__EXERCISE OBJECTIVE__. Go line by line through the records below. Copy whichever lines contain the string "place".

(SUPPLIED RECORDS Opens)

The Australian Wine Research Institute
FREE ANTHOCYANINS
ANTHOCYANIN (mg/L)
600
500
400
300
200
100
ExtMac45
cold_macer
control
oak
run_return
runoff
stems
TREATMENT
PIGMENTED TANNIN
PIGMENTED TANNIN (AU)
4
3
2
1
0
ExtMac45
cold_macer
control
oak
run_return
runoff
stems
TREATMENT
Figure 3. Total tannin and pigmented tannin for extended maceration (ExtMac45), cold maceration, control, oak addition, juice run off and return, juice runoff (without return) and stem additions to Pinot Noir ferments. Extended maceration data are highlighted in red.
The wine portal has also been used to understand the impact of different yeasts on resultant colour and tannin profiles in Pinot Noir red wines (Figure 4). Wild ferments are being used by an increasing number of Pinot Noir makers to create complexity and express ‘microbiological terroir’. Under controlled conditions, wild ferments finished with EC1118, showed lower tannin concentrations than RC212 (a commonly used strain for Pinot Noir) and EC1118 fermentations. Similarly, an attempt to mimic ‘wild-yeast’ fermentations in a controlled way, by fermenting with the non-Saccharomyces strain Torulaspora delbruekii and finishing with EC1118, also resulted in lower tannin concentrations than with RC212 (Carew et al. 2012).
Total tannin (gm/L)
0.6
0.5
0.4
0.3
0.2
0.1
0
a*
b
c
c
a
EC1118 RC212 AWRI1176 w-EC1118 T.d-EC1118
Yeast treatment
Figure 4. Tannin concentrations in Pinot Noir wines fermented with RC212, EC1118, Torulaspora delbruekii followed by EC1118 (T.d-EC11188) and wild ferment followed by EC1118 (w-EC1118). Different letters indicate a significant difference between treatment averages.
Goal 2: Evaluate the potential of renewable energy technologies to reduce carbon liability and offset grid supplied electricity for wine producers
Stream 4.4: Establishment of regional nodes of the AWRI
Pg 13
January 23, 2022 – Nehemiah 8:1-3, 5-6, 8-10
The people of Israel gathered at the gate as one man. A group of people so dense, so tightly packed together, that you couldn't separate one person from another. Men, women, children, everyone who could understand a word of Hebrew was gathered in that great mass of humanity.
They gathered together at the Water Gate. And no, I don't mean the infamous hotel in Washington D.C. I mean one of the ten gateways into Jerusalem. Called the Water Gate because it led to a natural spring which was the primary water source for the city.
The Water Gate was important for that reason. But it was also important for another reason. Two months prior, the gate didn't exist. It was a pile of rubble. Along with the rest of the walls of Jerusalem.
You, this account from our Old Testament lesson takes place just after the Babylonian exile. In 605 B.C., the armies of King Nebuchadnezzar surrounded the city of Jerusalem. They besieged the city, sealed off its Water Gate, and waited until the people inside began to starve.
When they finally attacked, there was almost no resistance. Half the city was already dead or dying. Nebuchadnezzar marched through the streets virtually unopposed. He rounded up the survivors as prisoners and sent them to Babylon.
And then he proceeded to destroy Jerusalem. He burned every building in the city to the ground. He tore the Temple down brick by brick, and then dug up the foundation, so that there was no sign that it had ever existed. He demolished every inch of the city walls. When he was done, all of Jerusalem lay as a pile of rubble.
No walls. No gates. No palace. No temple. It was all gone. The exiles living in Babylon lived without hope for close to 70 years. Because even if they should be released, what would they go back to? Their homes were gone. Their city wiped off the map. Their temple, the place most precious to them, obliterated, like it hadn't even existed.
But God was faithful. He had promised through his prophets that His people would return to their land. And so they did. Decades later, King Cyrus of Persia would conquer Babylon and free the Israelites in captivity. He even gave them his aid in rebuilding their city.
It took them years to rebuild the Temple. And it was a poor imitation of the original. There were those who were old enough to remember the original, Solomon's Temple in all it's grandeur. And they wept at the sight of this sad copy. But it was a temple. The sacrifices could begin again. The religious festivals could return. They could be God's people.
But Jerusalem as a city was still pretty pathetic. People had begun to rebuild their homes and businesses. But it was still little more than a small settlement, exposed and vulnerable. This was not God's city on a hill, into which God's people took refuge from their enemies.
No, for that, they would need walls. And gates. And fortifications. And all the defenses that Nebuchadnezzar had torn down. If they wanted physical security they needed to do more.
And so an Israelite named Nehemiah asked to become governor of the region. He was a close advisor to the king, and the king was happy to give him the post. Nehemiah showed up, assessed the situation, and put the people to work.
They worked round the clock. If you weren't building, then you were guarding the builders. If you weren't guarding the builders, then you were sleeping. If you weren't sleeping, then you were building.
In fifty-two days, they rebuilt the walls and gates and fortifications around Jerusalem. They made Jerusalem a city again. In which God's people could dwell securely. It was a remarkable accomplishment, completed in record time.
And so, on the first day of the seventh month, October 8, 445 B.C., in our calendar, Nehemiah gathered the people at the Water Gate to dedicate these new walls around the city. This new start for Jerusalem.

(SUPPLIED RECORDS Closes)

__WRITTEN REPLY__.
You, this account from our Old Testament lesson takes place just after the Babylonian exile. In 605 B.C., the armies of King Nebuchadnezzar surrounded the city of Jerusalem. They besieged the city, sealed off its Water Gate, and waited until the people inside began to starve.
No walls. No gates. No palace. No temple. It was all gone. The exiles living in Babylon lived without hope for close to 70 years. Because even if they should be released, what would they go back to? Their homes were gone. Their city wiped off the map. Their temple, the place most precious to them, obliterated, like it hadn't even existed.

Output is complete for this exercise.